_EXERCISE DETAILS_. Please keep to the lines below from the one with "module survey, students" through the one with "EFFECTIVENESS OF TRAINING", and restate them word for word, ends included.

═════ SOURCE DATA ═════

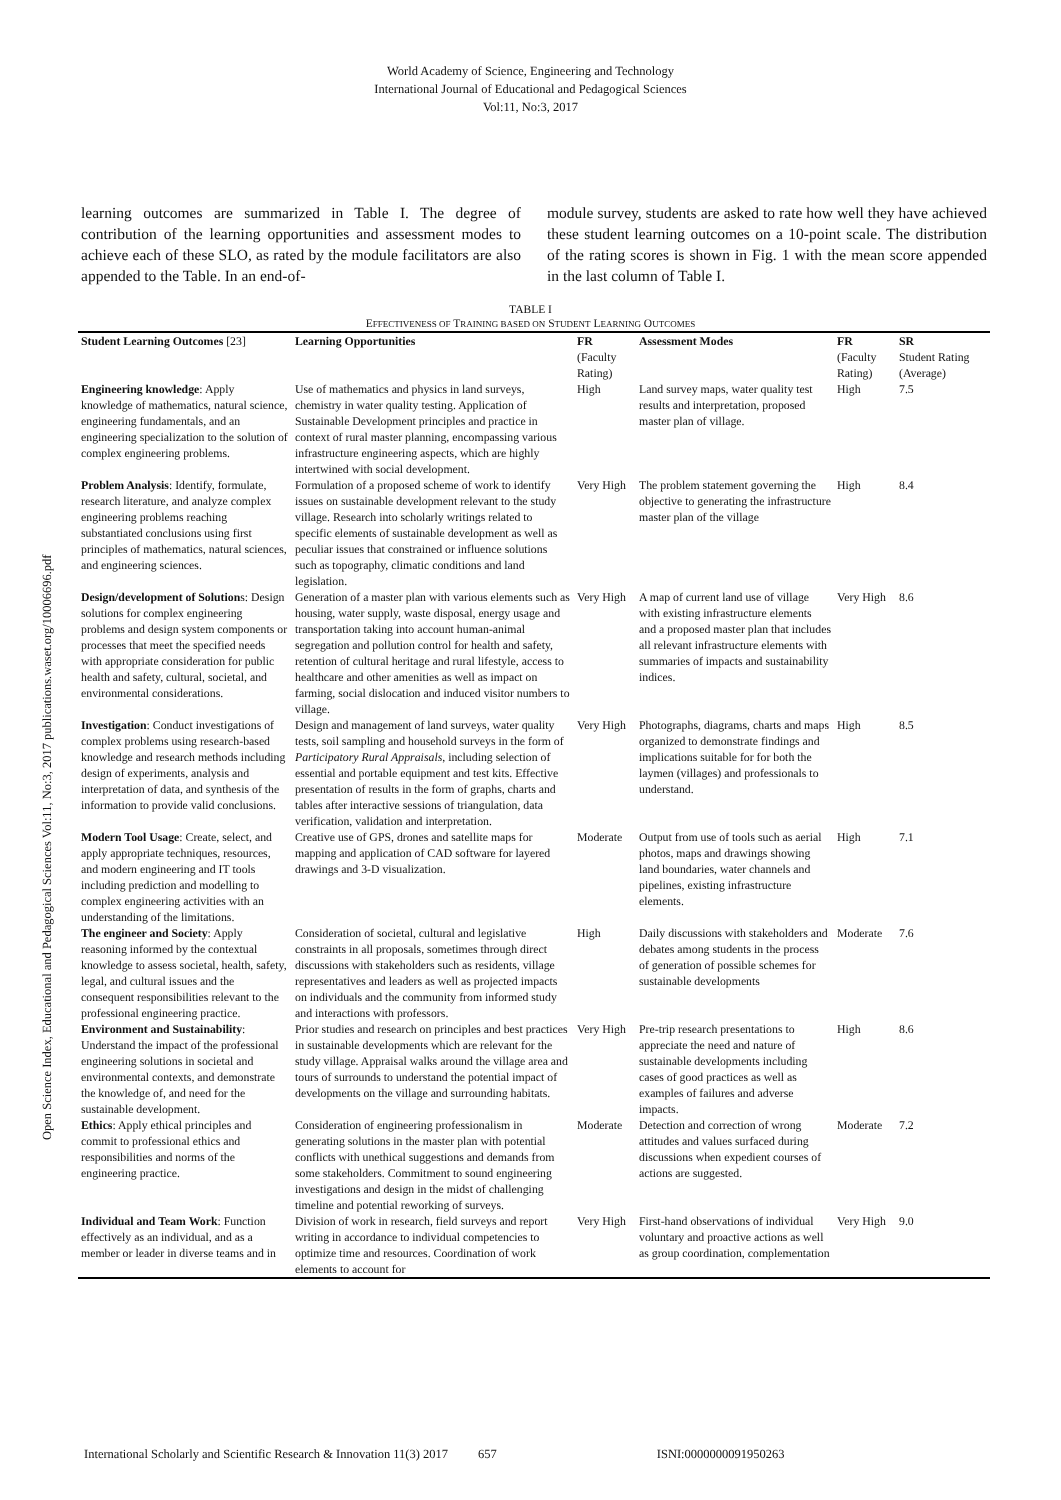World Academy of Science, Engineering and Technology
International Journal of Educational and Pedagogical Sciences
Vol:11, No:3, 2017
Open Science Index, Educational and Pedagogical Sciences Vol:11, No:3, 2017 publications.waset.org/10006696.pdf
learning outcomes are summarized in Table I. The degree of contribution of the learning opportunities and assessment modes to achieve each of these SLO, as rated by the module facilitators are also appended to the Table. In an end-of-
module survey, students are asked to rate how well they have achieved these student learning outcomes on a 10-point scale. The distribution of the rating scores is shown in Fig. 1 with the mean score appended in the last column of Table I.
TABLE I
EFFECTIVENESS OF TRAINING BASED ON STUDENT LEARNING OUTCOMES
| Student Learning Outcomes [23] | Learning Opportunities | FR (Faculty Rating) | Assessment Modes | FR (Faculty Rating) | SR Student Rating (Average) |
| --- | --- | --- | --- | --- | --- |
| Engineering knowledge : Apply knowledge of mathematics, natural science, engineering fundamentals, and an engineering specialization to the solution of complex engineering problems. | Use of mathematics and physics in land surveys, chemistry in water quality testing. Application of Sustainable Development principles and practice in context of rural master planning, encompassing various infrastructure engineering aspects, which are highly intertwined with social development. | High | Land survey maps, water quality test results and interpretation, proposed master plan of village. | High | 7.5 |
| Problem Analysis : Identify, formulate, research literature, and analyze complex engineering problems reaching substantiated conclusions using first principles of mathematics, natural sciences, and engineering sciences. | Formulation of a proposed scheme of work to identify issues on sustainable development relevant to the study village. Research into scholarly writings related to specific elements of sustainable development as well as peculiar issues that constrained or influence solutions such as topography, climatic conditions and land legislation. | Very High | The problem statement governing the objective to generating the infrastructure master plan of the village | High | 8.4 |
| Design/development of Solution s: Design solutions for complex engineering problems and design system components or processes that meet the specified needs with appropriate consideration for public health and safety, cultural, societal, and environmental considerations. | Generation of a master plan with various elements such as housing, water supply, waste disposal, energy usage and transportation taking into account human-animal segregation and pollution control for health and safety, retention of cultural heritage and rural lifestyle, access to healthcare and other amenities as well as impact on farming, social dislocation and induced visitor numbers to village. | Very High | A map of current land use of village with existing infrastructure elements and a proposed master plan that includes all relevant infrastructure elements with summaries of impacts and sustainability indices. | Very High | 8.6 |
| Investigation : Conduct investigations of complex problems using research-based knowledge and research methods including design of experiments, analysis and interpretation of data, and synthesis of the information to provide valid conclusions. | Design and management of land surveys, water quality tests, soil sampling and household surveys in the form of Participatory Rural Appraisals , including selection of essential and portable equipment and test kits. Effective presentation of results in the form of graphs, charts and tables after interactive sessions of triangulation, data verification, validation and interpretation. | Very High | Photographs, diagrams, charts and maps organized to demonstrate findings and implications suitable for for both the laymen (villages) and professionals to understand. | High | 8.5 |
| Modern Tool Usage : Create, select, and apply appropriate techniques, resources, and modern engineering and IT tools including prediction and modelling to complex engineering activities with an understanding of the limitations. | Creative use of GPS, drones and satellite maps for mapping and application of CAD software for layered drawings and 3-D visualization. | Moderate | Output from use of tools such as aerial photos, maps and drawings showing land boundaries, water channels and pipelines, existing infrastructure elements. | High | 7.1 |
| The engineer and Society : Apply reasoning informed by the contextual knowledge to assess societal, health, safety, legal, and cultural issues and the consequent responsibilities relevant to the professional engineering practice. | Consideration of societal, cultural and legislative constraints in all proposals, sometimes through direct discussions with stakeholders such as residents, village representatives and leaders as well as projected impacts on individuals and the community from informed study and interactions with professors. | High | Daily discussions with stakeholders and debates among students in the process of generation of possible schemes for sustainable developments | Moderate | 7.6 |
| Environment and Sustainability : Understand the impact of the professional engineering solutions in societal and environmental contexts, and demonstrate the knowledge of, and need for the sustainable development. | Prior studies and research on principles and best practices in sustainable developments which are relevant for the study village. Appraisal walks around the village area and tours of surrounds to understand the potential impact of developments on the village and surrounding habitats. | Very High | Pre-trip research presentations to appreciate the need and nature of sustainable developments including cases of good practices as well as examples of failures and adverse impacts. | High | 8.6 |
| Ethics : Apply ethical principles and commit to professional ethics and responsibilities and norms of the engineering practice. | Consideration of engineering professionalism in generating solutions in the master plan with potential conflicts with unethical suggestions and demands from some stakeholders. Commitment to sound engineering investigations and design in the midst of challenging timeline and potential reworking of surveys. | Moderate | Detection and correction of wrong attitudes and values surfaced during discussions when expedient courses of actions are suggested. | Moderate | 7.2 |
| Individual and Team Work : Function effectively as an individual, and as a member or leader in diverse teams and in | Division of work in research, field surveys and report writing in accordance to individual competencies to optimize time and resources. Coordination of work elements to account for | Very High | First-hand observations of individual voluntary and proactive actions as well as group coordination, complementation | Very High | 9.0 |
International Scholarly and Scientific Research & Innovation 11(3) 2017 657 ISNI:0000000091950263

═════

_EXERCISE RESPONSE_.
module survey, students are asked to rate how well they have achieved these student learning outcomes on a 10-point scale. The distribution of the rating scores is shown in Fig. 1 with the mean score appended in the last column of Table I.
TABLE I
EFFECTIVENESS OF TRAINING BASED ON STUDENT LEARNING OUTCOMES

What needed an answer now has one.